WHAT THIS EXERCISE ASKS =>
1. In the passage about the property purchase dispute, update the part that opens with the words "On July 1, 2003, respondent" and closes with "against each other.", putting "eviction action" in place of "unlawful detainer action".
2. In the passage about the property purchase dispute, what fair market value was the property appraised at by the time of trial?

QUOTED PASSAGE =>
-- Opening Marker --
On April 10, 2001, the parties signed a purchase agreement for the property for a price of $84,500.  According to respondent, he set that price based on the property’s market value for real estate tax purposes in 2001.  The purchase agreement recited that appellant paid $1,000 in earnest money, but appellant testified that respondent told her that she did not have to pay the earnest money until the closing.  Also according to the terms of the purchase agreement, appellant agreed to pay $4,000 from her funds at the closing, with the balance of $79,500 being proceeds from a conventional mortgage.  Appellant obtained a loan commitment from Wells Fargo Home Mortgage for $80,275.  Appellant received the abstract of title and arranged for title examination, an appraisal, and homeowner’s insurance.  Although the purchase agreement did not list a closing date, it appears that the closing was set for the end of May 2001.[1]  The purchase agreement contained a “time is of the essence” clause and a clause requiring that any action for specific performance be brought within six months after a breach. 

Respondent testified that appellant called him a day or two before the closing and stated that she wanted to only pay $52,500 for the property.  Respondent did not appear at the closing and testified that “the deal was off as far as I was concerned.”  It appears that appellant was ready and willing to complete the purchase on the closing day.  After the closing did not occur, appellant purchased an extension of her mortgage financing to lock in her interest rate.  Subsequently, appellant called respondent and asked him to close on the property.  During this time, appellant continued to live in an apartment on the property and to pay monthly rent.  In 2002, appellant withheld rent for about six months because she wanted respondent to complete the closing.  From 2000 to 2003, appellant was listed as the owner for purposes of real estate taxes and the property was classified as her homestead.  In June 2003, respondent notified the city assessor that he was the owner and the city billed respondent for back taxes based on fraudulent classification of the property as appellant’s homestead.

On July 1, 2003, respondent initiated an unlawful detainer action to evict appellant from the property for nonpayment of rent.  On July 14, 2003, appellant commenced an action claiming that respondent breached the purchase agreement and seeking specific performance or, in the alternative, damages.  The parties alleged numerous claims and defenses against each other.

Pursuant to a stipulation, the district court consolidated the actions.  Prior to trial, appellant moved to exclude certain affirmative defenses not set forth in respondent’s answer.  The district court denied the motion and conducted a bench trial.  At the time of trial, the property was appraised as having a fair market value of $200,000.  On May 19, 2004, the district court entered judgment dismissing appellant’s claims with prejudice and ordering her to vacate the property.  The district court’s original conclusions of law stated in relevant part, “[Appellant’s] subsequent demand that the price be reduced to $52,500.00 constituted a counter-offer by [appellant] that served as a rejection of the original purchase agreement.  As a matter of law, the purchase agreement terminated at that point and [appellant] could no longer enforce the agreement.”
-- Closing Marker --
GIVEN RECORDS =>
-- Opening Marker --
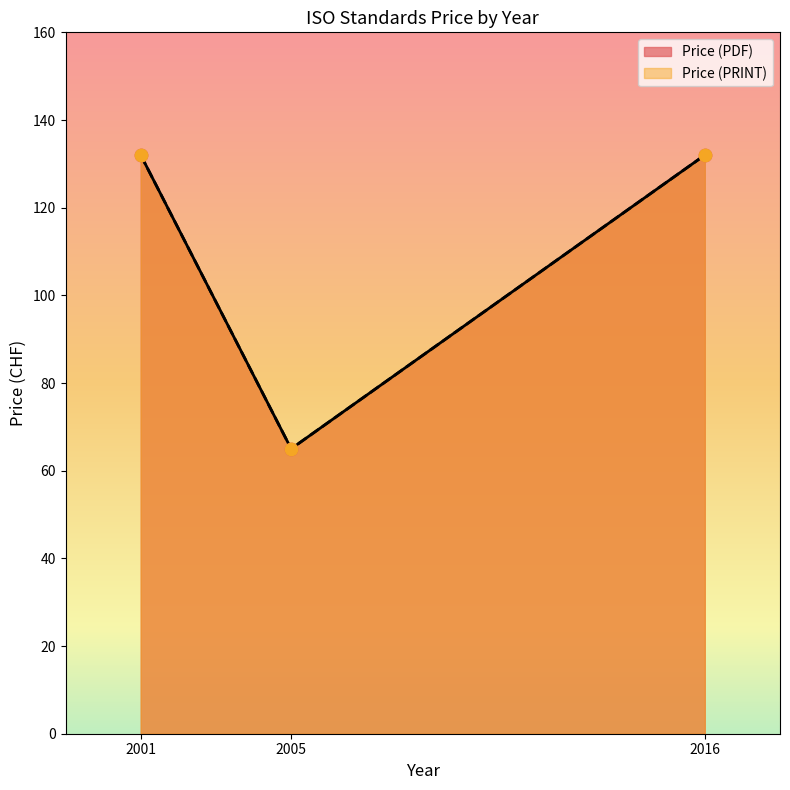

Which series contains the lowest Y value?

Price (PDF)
-- Closing Marker --
-- Opening Marker --
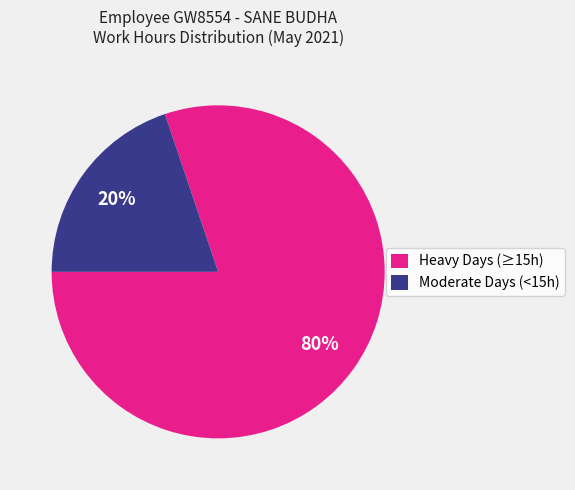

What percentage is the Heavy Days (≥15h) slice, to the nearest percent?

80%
-- Closing Marker --
-- Opening Marker --
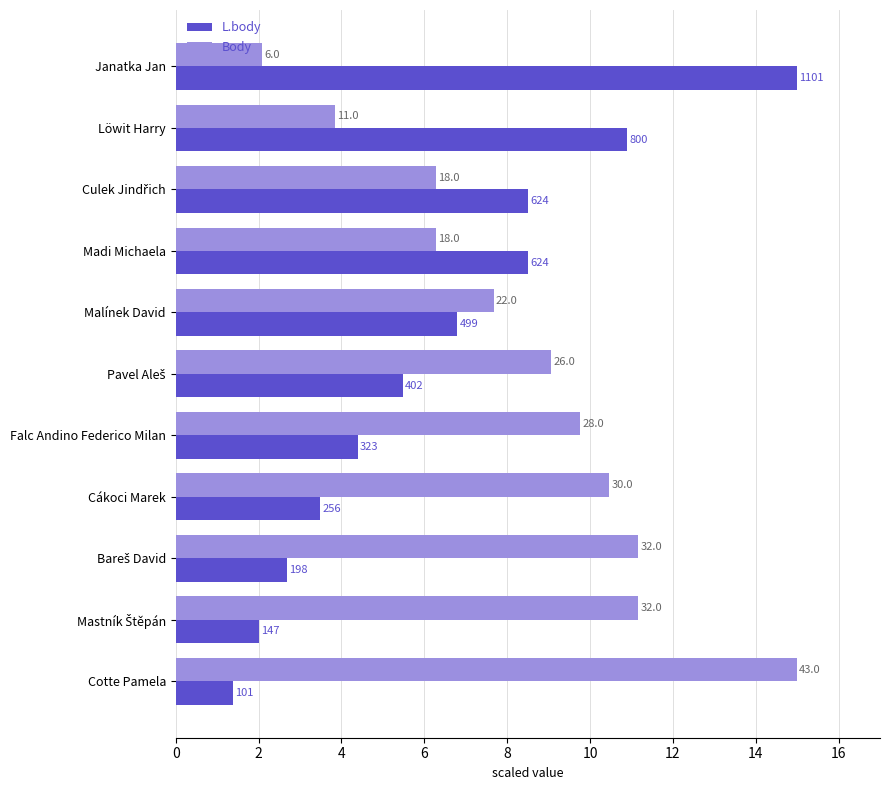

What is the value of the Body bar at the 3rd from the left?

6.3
-- Closing Marker --
RESULTS OF THE TASKS =>
1.
On July 1, 2003, respondent initiated an eviction action to evict appellant from the property for nonpayment of rent.  On July 14, 2003, appellant commenced an action claiming that respondent breached the purchase agreement and seeking specific performance or, in the alternative, damages.  The parties alleged numerous claims and defenses against each other.

2. $200,000